◆ Job item ◆
Set down each record below precisely, skipping the pictures.

◆ Dataset records ◆
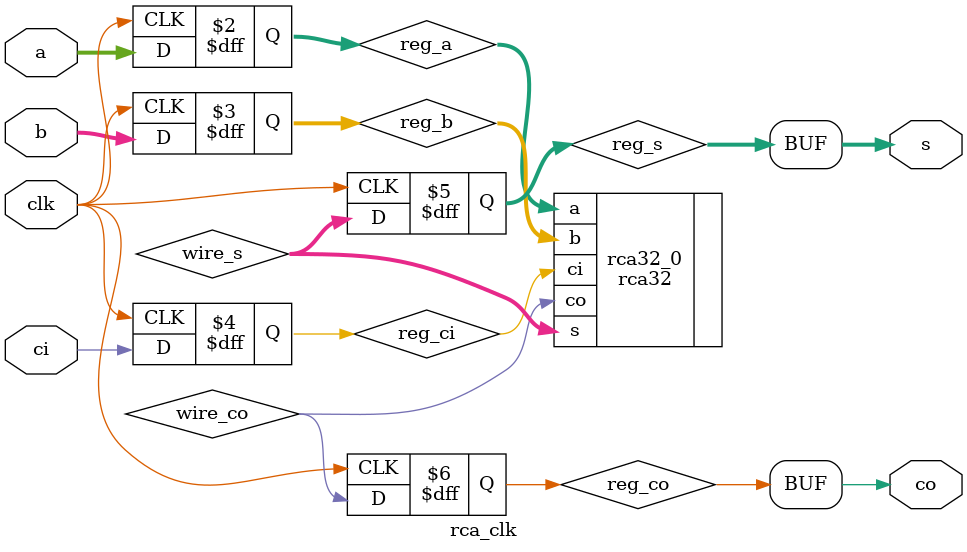
<source format=v>
module rca_clk(clk,a,b,ci,s,co);
  input clk; //clock
  input [31:0] a,b; 
  input ci; //carry in
  
  output [31:0] s; //sum
  output co; //carry out
  
  reg [31:0]  reg_a, reg_b; 
  reg         reg_ci;
  reg [31:0]  reg_s;
  reg         reg_co;
  
  wire [31:0] wire_s; 
  wire wire_co;
  
  
  always @ (posedge clk) 
  begin 
    reg_a <= a; 
    reg_b <= b;
    reg_ci <= ci;
	 reg_s <= wire_s; 
    reg_co <= wire_co;
  end
  
  //32-bit RCA module instance
  rca32 rca32_0(.a(reg_a), .b(reg_b), .ci(reg_ci), .s(wire_s), .co(wire_co));

  assign s = reg_s; 
  assign co = reg_co;

endmodule

</source>
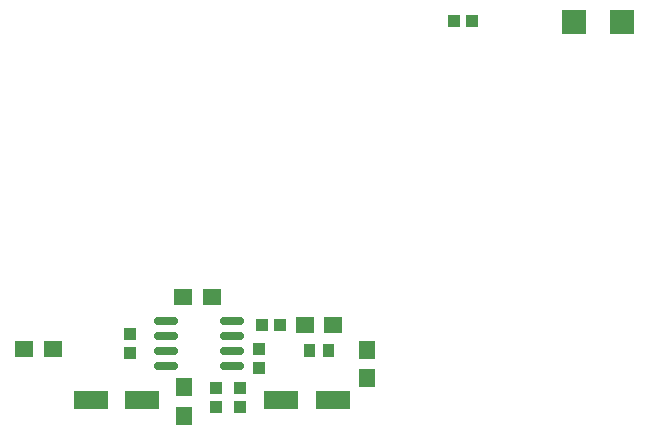
<source format=gtp>
G04 Layer: TopPasteMaskLayer*
G04 EasyEDA v6.4.19.5, 2021-06-08T16:18:50+02:00*
G04 4e34ef463dd44b9695d7138247dbe7fd,563db0ff5b334ec4995e7372edb549dc,10*
G04 Gerber Generator version 0.2*
G04 Scale: 100 percent, Rotated: No, Reflected: No *
G04 Dimensions in millimeters *
G04 leading zeros omitted , absolute positions ,4 integer and 5 decimal *
%FSLAX45Y45*%
%MOMM*%

%ADD13C,0.7000*%
%ADD15R,3.0000X1.6000*%
%ADD16R,1.5000X1.3589*%
%ADD17R,2.0000X2.0000*%
%ADD18R,1.0000X1.1000*%
%ADD19R,1.1000X1.0000*%
%ADD20R,1.3589X1.5000*%

%LPD*%
D13*
X4878908Y10020297D02*
G01*
X4748908Y10020297D01*
X4878908Y10147297D02*
G01*
X4748908Y10147297D01*
X4878908Y10274297D02*
G01*
X4748908Y10274297D01*
X4878908Y10401297D02*
G01*
X4748908Y10401297D01*
X4318914Y10020297D02*
G01*
X4188914Y10020297D01*
X4318914Y10147297D02*
G01*
X4188914Y10147297D01*
X4318914Y10274297D02*
G01*
X4188914Y10274297D01*
X4318914Y10401297D02*
G01*
X4188914Y10401297D01*
D15*
G01*
X5668289Y9728200D03*
G01*
X5228310Y9728200D03*
G01*
X4055389Y9728200D03*
G01*
X3615410Y9728200D03*
D16*
G01*
X3294981Y10160000D03*
G01*
X3055002Y10160000D03*
D17*
G01*
X8117840Y12928600D03*
G01*
X7706359Y12928600D03*
D18*
G01*
X6689105Y12941300D03*
G01*
X6849099Y12941300D03*
D19*
G01*
X4673600Y9673605D03*
G01*
X4673600Y9833599D03*
G01*
X5041900Y10003805D03*
G01*
X5041900Y10163799D03*
D18*
G01*
X5063505Y10363200D03*
G01*
X5223499Y10363200D03*
D19*
G01*
X4876800Y9673605D03*
G01*
X4876800Y9833599D03*
G36*
X5579907Y10202301D02*
G01*
X5679907Y10202301D01*
X5679907Y10092298D01*
X5579907Y10092298D01*
G37*
G36*
X5419907Y10202301D02*
G01*
X5519907Y10202301D01*
X5519907Y10092298D01*
X5419907Y10092298D01*
G37*
G01*
X3949700Y10130805D03*
G01*
X3949700Y10290799D03*
D20*
G01*
X5956300Y10152981D03*
G01*
X5956300Y9913002D03*
G36*
X5354906Y10431145D02*
G01*
X5504908Y10431145D01*
X5504908Y10295254D01*
X5354906Y10295254D01*
G37*
G36*
X5594906Y10431145D02*
G01*
X5744905Y10431145D01*
X5744905Y10295254D01*
X5594906Y10295254D01*
G37*
G01*
X4406900Y9835481D03*
G01*
X4406900Y9595502D03*
D16*
G01*
X4641181Y10604500D03*
G01*
X4401202Y10604500D03*
M02*

</source>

◆ Response below ◆
<source format=v>
module rca_clk(clk,a,b,ci,s,co);
  input clk; //clock
  input [31:0] a,b; 
  input ci; //carry in
  
  output [31:0] s; //sum
  output co; //carry out
  
  reg [31:0]  reg_a, reg_b; 
  reg         reg_ci;
  reg [31:0]  reg_s;
  reg         reg_co;
  
  wire [31:0] wire_s; 
  wire wire_co;
  
  
  always @ (posedge clk) 
  begin 
    reg_a <= a; 
    reg_b <= b;
    reg_ci <= ci;
	 reg_s <= wire_s; 
    reg_co <= wire_co;
  end
  
  //32-bit RCA module instance
  rca32 rca32_0(.a(reg_a), .b(reg_b), .ci(reg_ci), .s(wire_s), .co(wire_co));

  assign s = reg_s; 
  assign co = reg_co;

endmodule

</source>
<source format=gtp>
G04 Layer: TopPasteMaskLayer*
G04 EasyEDA v6.4.19.5, 2021-06-08T16:18:50+02:00*
G04 4e34ef463dd44b9695d7138247dbe7fd,563db0ff5b334ec4995e7372edb549dc,10*
G04 Gerber Generator version 0.2*
G04 Scale: 100 percent, Rotated: No, Reflected: No *
G04 Dimensions in millimeters *
G04 leading zeros omitted , absolute positions ,4 integer and 5 decimal *
%FSLAX45Y45*%
%MOMM*%

%ADD13C,0.7000*%
%ADD15R,3.0000X1.6000*%
%ADD16R,1.5000X1.3589*%
%ADD17R,2.0000X2.0000*%
%ADD18R,1.0000X1.1000*%
%ADD19R,1.1000X1.0000*%
%ADD20R,1.3589X1.5000*%

%LPD*%
D13*
X4878908Y10020297D02*
G01*
X4748908Y10020297D01*
X4878908Y10147297D02*
G01*
X4748908Y10147297D01*
X4878908Y10274297D02*
G01*
X4748908Y10274297D01*
X4878908Y10401297D02*
G01*
X4748908Y10401297D01*
X4318914Y10020297D02*
G01*
X4188914Y10020297D01*
X4318914Y10147297D02*
G01*
X4188914Y10147297D01*
X4318914Y10274297D02*
G01*
X4188914Y10274297D01*
X4318914Y10401297D02*
G01*
X4188914Y10401297D01*
D15*
G01*
X5668289Y9728200D03*
G01*
X5228310Y9728200D03*
G01*
X4055389Y9728200D03*
G01*
X3615410Y9728200D03*
D16*
G01*
X3294981Y10160000D03*
G01*
X3055002Y10160000D03*
D17*
G01*
X8117840Y12928600D03*
G01*
X7706359Y12928600D03*
D18*
G01*
X6689105Y12941300D03*
G01*
X6849099Y12941300D03*
D19*
G01*
X4673600Y9673605D03*
G01*
X4673600Y9833599D03*
G01*
X5041900Y10003805D03*
G01*
X5041900Y10163799D03*
D18*
G01*
X5063505Y10363200D03*
G01*
X5223499Y10363200D03*
D19*
G01*
X4876800Y9673605D03*
G01*
X4876800Y9833599D03*
G36*
X5579907Y10202301D02*
G01*
X5679907Y10202301D01*
X5679907Y10092298D01*
X5579907Y10092298D01*
G37*
G36*
X5419907Y10202301D02*
G01*
X5519907Y10202301D01*
X5519907Y10092298D01*
X5419907Y10092298D01*
G37*
G01*
X3949700Y10130805D03*
G01*
X3949700Y10290799D03*
D20*
G01*
X5956300Y10152981D03*
G01*
X5956300Y9913002D03*
G36*
X5354906Y10431145D02*
G01*
X5504908Y10431145D01*
X5504908Y10295254D01*
X5354906Y10295254D01*
G37*
G36*
X5594906Y10431145D02*
G01*
X5744905Y10431145D01*
X5744905Y10295254D01*
X5594906Y10295254D01*
G37*
G01*
X4406900Y9835481D03*
G01*
X4406900Y9595502D03*
D16*
G01*
X4641181Y10604500D03*
G01*
X4401202Y10604500D03*
M02*

</source>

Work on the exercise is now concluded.